#### [Trecho do texto]
• • • •

Luiz Marques: A
aventura da emancipação
O
movimento neofascista ficou mal-acostumado, após o impeachment que
resultou do conluio entre a mídia corporativa, o Legislativo venal para
perpetuar o clássico padrão de mando e obediência a serviço dos poderosos, e o
Judiciário servil às inúmeras ilegalidades lavajatistas. Para Jessé
Souza, no cordão dos descontentes, “o ataque a todos os tipos de garantias
individuais e ao processo legal foi legitimado pelo Tribunal (leia-se a Suprema
Corte) que precisaria defender a Constituição”.
O
golpe pensado pelo despresidente Jair Bolsonaro, com auxílio do ajudante de
ordens e apoio maciço no agronegócio, envolveu oficiais superiores do exército
formados na Academia Militar de Agulhas Negras e setores das finanças e do
empresariado que enxergam o país como um entreposto comercial das grandes
potências.

• • • •

#### [Registros extraídos]

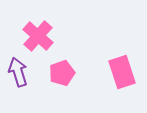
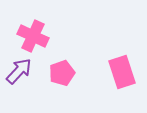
pink cross: moved 5 px left; rotated 16 degrees counterclockwise
purple arrow: moved 1 px right, 1 px up; rotated 60 degrees clockwise
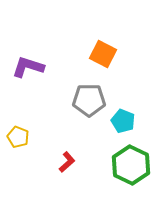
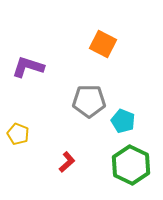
orange square: moved 10 px up
gray pentagon: moved 1 px down
yellow pentagon: moved 3 px up
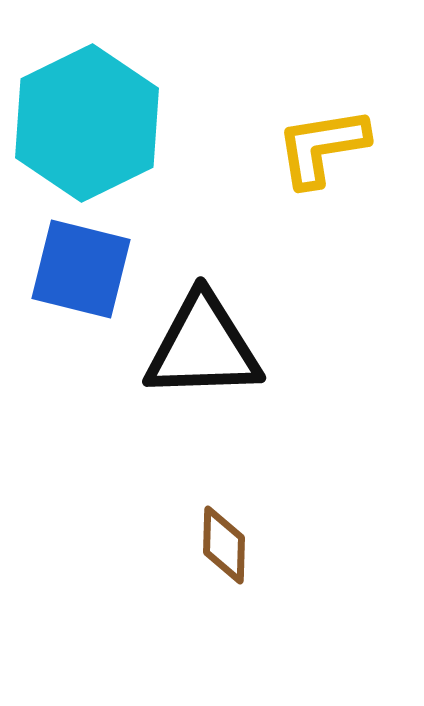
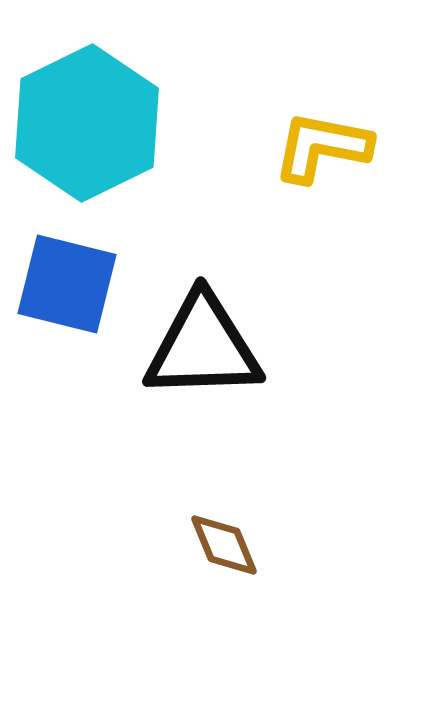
yellow L-shape: rotated 20 degrees clockwise
blue square: moved 14 px left, 15 px down
brown diamond: rotated 24 degrees counterclockwise
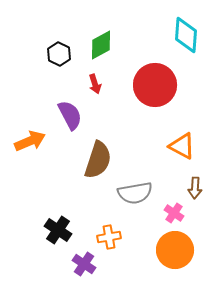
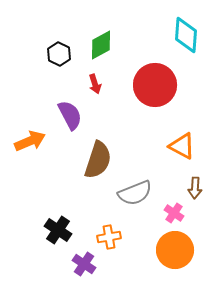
gray semicircle: rotated 12 degrees counterclockwise
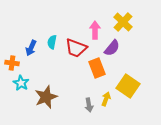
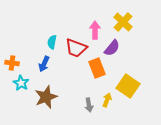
blue arrow: moved 13 px right, 16 px down
yellow arrow: moved 1 px right, 1 px down
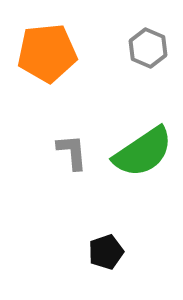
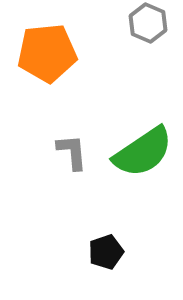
gray hexagon: moved 25 px up
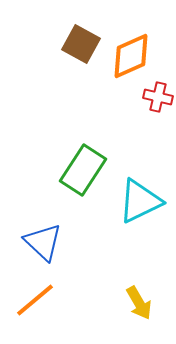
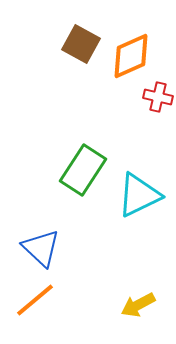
cyan triangle: moved 1 px left, 6 px up
blue triangle: moved 2 px left, 6 px down
yellow arrow: moved 1 px left, 2 px down; rotated 92 degrees clockwise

• • • •

#### [Tarefa do exercício A]
Responda, com base no texto sobre o movimento neofascista:
(i) Que poder é descrito como servil às ilegalidades lavajatistas?
(ii) Em que academia se formaram os oficiais superiores do exército envolvidos no golpe?
(iii) Como os setores das finanças e do empresariado enxergam o país?
#### [Tarefa do exercício B]
Prossiga o texto sobre o golpe e o movimento neofascista a partir da última frase apresentada.

#### [Resposta final A]
(i) O Judiciário.
(ii) Na Academia Militar de Agulhas Negras.
(iii) Como um entreposto comercial das grandes potências.

#### [Resposta final B]
A
nobreza rastaquera compartilhou o desapego à democracia e à soberania popular
em uma República, dada a atração fatal pelas promessas do laissez-faire e
pela desigualdade social como vetor desejável da coletividade. A agenda
racista, sexista e homofóbica nos costumes foi o anzol preparado para pescar o
medo da mudança de papéis, na família patriarcal.
Imaginou-se
que a moda antidemocrática poderia ser substituída pela truculência dos
quartéis, aclamada por zumbis. Se Donald Trump tivesse sido reeleito nos
Estados Unidos, a empreitada haveria saído do WhatsApp dos conspiradores. Com a
aprovação imperial de Joe Biden à vitória de Lula da Silva à Presidência nas
urnas eletrônicas, as Forças Armadas frearam a tentação golpista e frustraram
os patriotas de festa junina e os muitos advogados da ciranda da Bolsa de
Valores. Com o vandalismo das sedes dos três poderes, o apelo ressentido para
as multidões irem às ruas não rolou.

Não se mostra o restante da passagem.